**TASK INSTRUCTIONS:** Please copy the paper entry below on the crustal thermal regime of The Geysers/Clear Lake area in full, character for character.

**PAGE TEXT:**

BEGIN

| Title | Crustal Thermal Regime at The Geysers/Clear Lake Area, California |
|---|---|
| Authors | Kamil Erkan, David D. Blackwell and Mark Leidig |
| Year | 2005 |
| Conference | World Geothermal Congress |
| Keywords | The Geysers, heat transfer, modeling, magma |
| Abstract | The Geysers/Clear Lake area in northern California is characterized by extensive volcanism and intrusion of bimodal magmatic products within the last 2 Ma and by the presence of one of the largest (steam dominated) geothermal systems in the world. Based on a compilation of data from over 650 heat flow sites in 100 to 600 m wells, the region is also characterized by a large area of elevated regional heat flow (an area greater than 1,600 km2). The heat flow over this large area averages 150 mW/m2, about double the already high Coast Range regional heat flow of 75 mW/m2. Temperature-depth data from numerous deep wells (average 3 km) demonstrate characteristics of the thermal regime in this magmatic/volcanic system to depths where the temperatures are 250 to 350 ?C. One of the characteristics of vapor dominated systems is their low permeability. Thus the large thermal data set and the very low permeability of the upper crust in this region allow a look at the upper and mid-crustal thermal effects of a large scale intrusive center with limited surface expression. Two dimensional forward and a 3-d inverse thermal models of the intrusions (varying both in size and frequency, based on the present day heat flow pattern and the igneous record of the last 2 M.Y.) that underlay this upper crustal system are described. The heat flow and deep temperature data are powerful constraints on the interesting parameters that are otherwise only known from fossil systems, not currently active, large, cryptic, magmatic systems. The rate of intrusion is on the order of 0.005 km3/yr which is slow enough to allow for significant cooling so that most of the upper crust is below magmatic temperatures for most of the time. This region of thermal disturbance is characterized by a negative gravity anomaly and by shallowing of the seismogenic layer. Direct seismic evidence of magma has not been identified, but nonetheless this area represents an active plutonic system in a geologic sense. |

END

**SUPPLIED INFORMATION:**
BEGIN

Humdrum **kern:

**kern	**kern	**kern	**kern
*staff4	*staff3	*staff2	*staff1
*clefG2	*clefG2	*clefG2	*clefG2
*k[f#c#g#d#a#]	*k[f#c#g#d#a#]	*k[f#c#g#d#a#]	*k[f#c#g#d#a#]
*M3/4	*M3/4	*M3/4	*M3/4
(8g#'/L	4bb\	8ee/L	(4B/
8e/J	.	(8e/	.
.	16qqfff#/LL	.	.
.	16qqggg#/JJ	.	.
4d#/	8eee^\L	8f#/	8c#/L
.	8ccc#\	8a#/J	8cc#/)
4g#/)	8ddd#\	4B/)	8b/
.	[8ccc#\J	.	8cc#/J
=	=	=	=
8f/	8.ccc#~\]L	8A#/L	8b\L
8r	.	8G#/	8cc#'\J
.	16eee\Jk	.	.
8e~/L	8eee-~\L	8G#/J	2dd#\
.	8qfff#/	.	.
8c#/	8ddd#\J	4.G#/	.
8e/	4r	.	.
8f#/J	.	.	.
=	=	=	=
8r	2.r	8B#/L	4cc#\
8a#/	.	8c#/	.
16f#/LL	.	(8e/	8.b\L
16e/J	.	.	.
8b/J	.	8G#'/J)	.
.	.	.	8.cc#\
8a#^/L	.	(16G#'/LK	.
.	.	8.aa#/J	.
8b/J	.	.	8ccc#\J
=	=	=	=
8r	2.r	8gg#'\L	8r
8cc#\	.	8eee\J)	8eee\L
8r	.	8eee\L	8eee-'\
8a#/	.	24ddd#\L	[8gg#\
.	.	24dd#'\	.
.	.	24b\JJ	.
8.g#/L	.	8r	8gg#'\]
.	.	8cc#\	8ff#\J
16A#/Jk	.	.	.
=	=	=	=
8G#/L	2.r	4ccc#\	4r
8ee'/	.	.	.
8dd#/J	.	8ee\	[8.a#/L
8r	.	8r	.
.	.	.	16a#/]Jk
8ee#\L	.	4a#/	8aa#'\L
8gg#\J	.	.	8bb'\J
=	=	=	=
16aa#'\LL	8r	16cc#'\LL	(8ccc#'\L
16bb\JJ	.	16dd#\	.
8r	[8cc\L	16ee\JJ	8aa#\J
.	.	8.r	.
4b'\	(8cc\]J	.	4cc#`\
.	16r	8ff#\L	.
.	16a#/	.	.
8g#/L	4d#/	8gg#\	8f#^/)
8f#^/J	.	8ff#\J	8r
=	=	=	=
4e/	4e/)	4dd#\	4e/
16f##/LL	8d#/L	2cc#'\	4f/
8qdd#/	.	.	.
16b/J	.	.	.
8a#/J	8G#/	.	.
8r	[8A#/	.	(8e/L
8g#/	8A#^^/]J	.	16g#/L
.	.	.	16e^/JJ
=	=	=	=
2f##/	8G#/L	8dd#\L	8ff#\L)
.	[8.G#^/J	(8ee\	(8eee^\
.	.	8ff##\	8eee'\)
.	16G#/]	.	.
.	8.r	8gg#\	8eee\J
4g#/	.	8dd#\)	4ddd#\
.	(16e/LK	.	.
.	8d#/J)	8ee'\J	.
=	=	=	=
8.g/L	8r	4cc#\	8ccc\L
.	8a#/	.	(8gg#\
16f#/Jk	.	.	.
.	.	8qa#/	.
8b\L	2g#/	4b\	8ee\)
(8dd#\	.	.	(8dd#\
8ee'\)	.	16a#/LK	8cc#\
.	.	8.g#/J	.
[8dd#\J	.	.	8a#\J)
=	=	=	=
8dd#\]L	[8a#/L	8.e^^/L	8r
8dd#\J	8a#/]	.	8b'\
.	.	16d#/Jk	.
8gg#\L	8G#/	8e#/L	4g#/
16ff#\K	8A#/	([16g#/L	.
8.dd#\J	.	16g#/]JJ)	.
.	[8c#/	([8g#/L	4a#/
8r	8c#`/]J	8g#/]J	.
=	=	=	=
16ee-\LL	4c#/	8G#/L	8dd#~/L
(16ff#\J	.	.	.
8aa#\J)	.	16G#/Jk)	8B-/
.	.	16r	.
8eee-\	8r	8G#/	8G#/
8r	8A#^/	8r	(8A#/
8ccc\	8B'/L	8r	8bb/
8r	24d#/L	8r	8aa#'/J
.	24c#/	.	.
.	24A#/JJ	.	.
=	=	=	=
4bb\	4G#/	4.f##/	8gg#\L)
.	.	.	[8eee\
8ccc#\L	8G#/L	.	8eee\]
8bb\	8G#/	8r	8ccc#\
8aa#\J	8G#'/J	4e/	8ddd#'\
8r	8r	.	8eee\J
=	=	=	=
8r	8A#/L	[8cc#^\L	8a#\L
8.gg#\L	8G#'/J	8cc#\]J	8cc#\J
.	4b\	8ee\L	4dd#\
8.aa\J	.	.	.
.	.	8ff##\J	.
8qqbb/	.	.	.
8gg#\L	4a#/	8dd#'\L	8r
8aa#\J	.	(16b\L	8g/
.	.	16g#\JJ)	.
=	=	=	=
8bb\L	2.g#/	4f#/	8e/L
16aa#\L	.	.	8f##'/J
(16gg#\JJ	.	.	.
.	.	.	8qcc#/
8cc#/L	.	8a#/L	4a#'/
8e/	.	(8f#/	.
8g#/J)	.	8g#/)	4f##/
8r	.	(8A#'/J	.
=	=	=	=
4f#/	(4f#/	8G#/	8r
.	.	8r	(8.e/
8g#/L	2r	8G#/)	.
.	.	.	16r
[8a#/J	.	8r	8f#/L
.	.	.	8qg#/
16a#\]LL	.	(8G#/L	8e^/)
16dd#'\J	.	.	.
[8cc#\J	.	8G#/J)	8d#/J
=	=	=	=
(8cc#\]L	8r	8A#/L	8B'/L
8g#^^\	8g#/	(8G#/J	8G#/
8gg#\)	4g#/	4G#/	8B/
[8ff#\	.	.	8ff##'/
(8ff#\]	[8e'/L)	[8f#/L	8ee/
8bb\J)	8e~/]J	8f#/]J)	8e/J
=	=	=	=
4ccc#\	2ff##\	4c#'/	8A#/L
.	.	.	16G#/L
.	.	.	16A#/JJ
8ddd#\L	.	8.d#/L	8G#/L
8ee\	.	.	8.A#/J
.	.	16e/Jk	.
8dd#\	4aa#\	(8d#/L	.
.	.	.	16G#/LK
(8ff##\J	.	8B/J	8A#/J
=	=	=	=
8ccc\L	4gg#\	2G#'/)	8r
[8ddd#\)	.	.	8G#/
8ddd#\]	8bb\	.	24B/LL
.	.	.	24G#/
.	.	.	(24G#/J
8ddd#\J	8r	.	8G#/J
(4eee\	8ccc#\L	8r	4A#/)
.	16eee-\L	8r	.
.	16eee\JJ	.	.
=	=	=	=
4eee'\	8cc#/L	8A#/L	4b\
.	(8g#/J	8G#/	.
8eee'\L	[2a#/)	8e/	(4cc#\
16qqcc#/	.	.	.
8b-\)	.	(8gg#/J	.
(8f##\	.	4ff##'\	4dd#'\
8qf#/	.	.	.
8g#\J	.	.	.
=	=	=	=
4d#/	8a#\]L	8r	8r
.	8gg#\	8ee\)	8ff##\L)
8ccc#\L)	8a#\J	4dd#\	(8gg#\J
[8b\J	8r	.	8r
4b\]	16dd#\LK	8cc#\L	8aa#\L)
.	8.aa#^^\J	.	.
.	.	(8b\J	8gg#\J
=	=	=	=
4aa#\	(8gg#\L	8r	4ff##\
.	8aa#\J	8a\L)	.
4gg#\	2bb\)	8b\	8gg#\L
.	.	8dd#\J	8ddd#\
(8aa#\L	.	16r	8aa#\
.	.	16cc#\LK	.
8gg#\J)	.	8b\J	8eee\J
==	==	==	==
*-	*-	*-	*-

END

**REPLY:**
| Title | Crustal Thermal Regime at The Geysers/Clear Lake Area, California |
|---|---|
| Authors | Kamil Erkan, David D. Blackwell and Mark Leidig |
| Year | 2005 |
| Conference | World Geothermal Congress |
| Keywords | The Geysers, heat transfer, modeling, magma |
| Abstract | The Geysers/Clear Lake area in northern California is characterized by extensive volcanism and intrusion of bimodal magmatic products within the last 2 Ma and by the presence of one of the largest (steam dominated) geothermal systems in the world. Based on a compilation of data from over 650 heat flow sites in 100 to 600 m wells, the region is also characterized by a large area of elevated regional heat flow (an area greater than 1,600 km2). The heat flow over this large area averages 150 mW/m2, about double the already high Coast Range regional heat flow of 75 mW/m2. Temperature-depth data from numerous deep wells (average 3 km) demonstrate characteristics of the thermal regime in this magmatic/volcanic system to depths where the temperatures are 250 to 350 ?C. One of the characteristics of vapor dominated systems is their low permeability. Thus the large thermal data set and the very low permeability of the upper crust in this region allow a look at the upper and mid-crustal thermal effects of a large scale intrusive center with limited surface expression. Two dimensional forward and a 3-d inverse thermal models of the intrusions (varying both in size and frequency, based on the present day heat flow pattern and the igneous record of the last 2 M.Y.) that underlay this upper crustal system are described. The heat flow and deep temperature data are powerful constraints on the interesting parameters that are otherwise only known from fossil systems, not currently active, large, cryptic, magmatic systems. The rate of intrusion is on the order of 0.005 km3/yr which is slow enough to allow for significant cooling so that most of the upper crust is below magmatic temperatures for most of the time. This region of thermal disturbance is characterized by a negative gravity anomaly and by shallowing of the seismogenic layer. Direct seismic evidence of magma has not been identified, but nonetheless this area represents an active plutonic system in a geologic sense. |